**Objetivo da tarefa:** Segundo o excerto, em que ano foi realizado o filme "Os Pássaros", de Alfred Hitchcock?

**Excerto:**
Emmet volta a ver Hatie, mas cedo se apercebe que está desorientado, que pela primeira vez na vida a sua forte personalidade foi posta em causa. É este o momento chave no filme. É nesta altura que Emmet passa a ser ele próprio. É a partir daí que Emmet consegue por de parte o seu ego e exprimir todos os seus sentimentos, abandonando a imagem de "macho obstinado" que sempre o acompanhara. Deixa tudo e todos, isola-se socialmente, e consegue finalmente ser tão bom como o seu ídolo "Django Reinhardt", registando, no final de vida, as suas melhores e mais expressivas gravações.

Esta é a parábola moral que Woody Allen, bem ao seu jeito, nos deixa. A ideia de que a criatividade, para ser total, tem que ser genuína e que a vergonha em expressar sentimentos apenas a poderá toldar.

"Sweet and Lowdown" é um filme com uma estrutura documental. Mais uma daquelas experiências de Woody Allen, que nos provam como pode o seu cinema ter aspectos diversos do "Judeu em Manhattan". Não é uma obra prima, nem de longe, mas vale a pena ver pela delicadeza da história de Emmet Ray.

sexta-feira, março 09, 2007

Os Pássaros

Ontem vi pela primeira vez este clássico de Alfred Hitchcock, realizado em 1963.

Já estava à espera de um bom filme, mas há uma magia em Hitchcock que está sempre presente pelo seu efeito surpresa. Hitchcock pensa sempre no espectador, preocupa-se sempre com o ritmo do filme e com a absorção deste por quem o vê.

Existem inúmeras observações que se poderiam fazer ao cinema de Hitchcock e que o tornam especial. A par de Welles, Hitchcock é, provavelmente, o maior ilusionista da história do cinema. Preferia sempre a luz artificial, especialmente nos grandes planos; preferia sempre o estúdio à paisagem natural, achava que era lá que se podia captar a perfeição que idealizava. Este processo, que quase se tranformou numa obsessão, acabou por datar os seus filmes, estéticamente falando. Ou seja, Hitchcock filmava uma cena em estúdio, com os actores e sem paisagem; depois filmava a paisagem à parte e sobrepunha os dois através de um processo químico. O resultado, tendo em conta a época, era muito bom, mas hoje em dia nota-se uma certa artificialidade em comparação aos filmes contemporâneos.

**Material fornecido:**
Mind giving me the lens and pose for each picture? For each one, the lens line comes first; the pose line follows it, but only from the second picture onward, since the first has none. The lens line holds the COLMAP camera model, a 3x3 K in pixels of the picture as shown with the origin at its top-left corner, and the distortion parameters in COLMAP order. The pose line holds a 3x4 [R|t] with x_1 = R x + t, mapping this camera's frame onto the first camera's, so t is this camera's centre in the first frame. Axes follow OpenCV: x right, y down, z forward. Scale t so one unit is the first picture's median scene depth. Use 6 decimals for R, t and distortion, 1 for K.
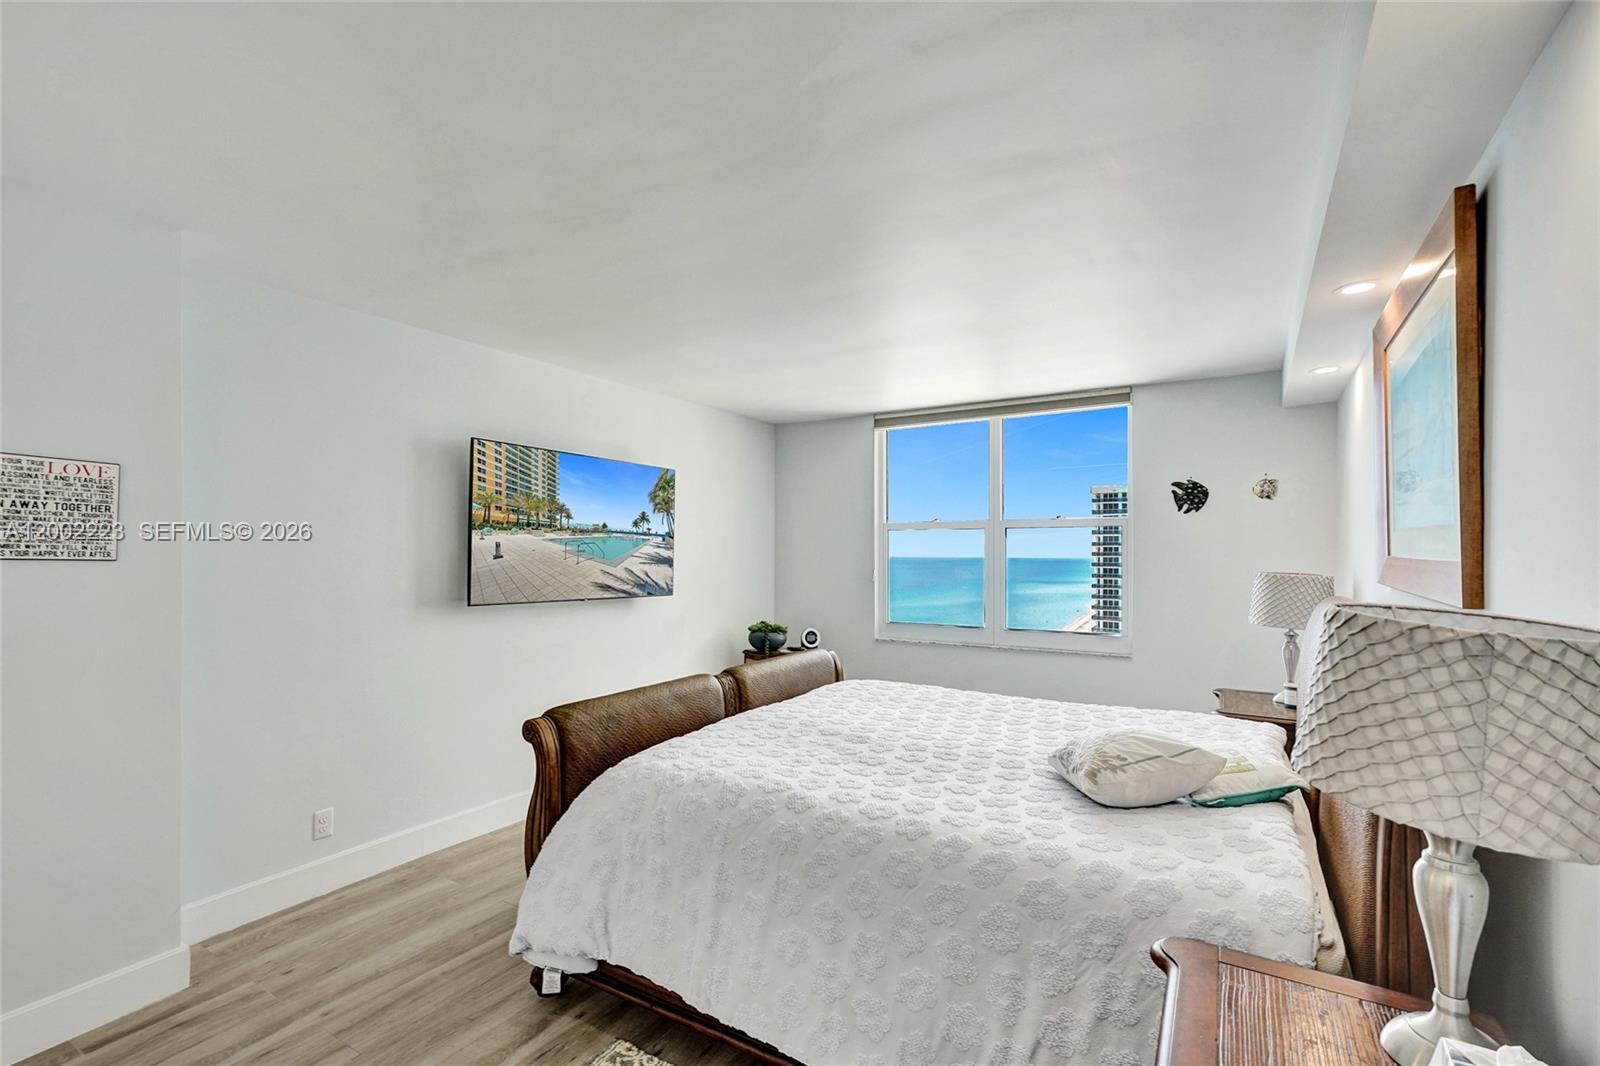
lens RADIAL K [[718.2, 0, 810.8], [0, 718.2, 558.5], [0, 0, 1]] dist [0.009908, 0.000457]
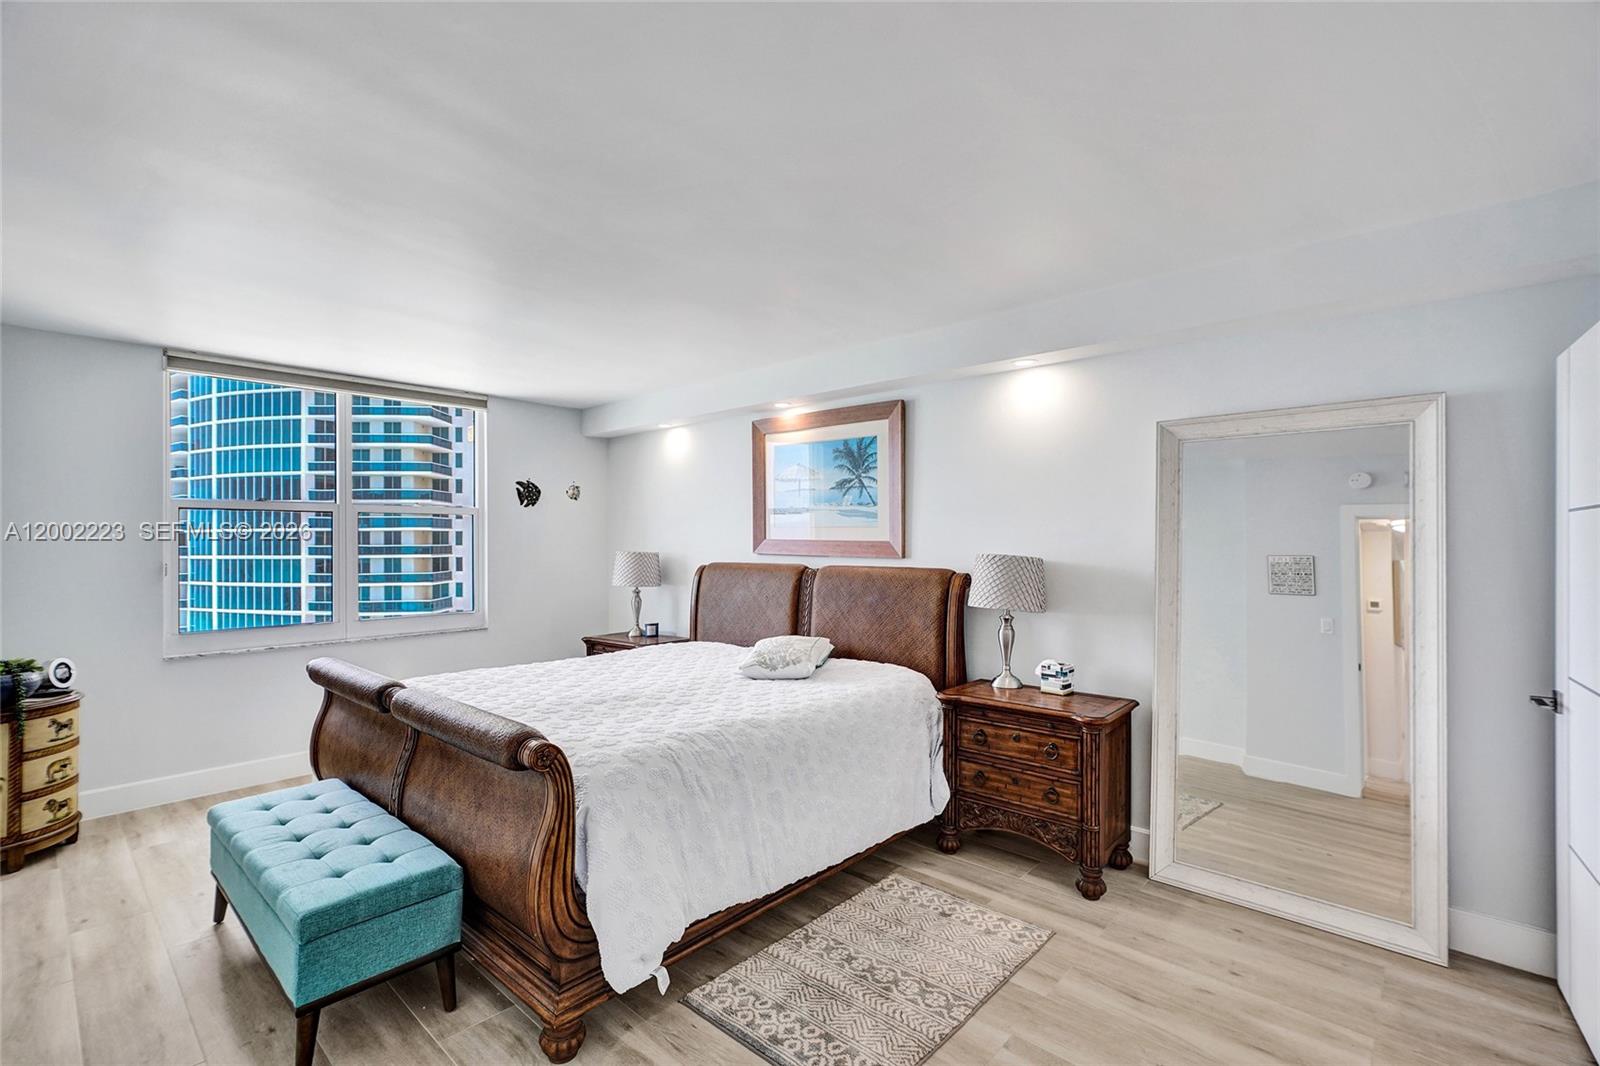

**Resposta esperada:** Em 1963.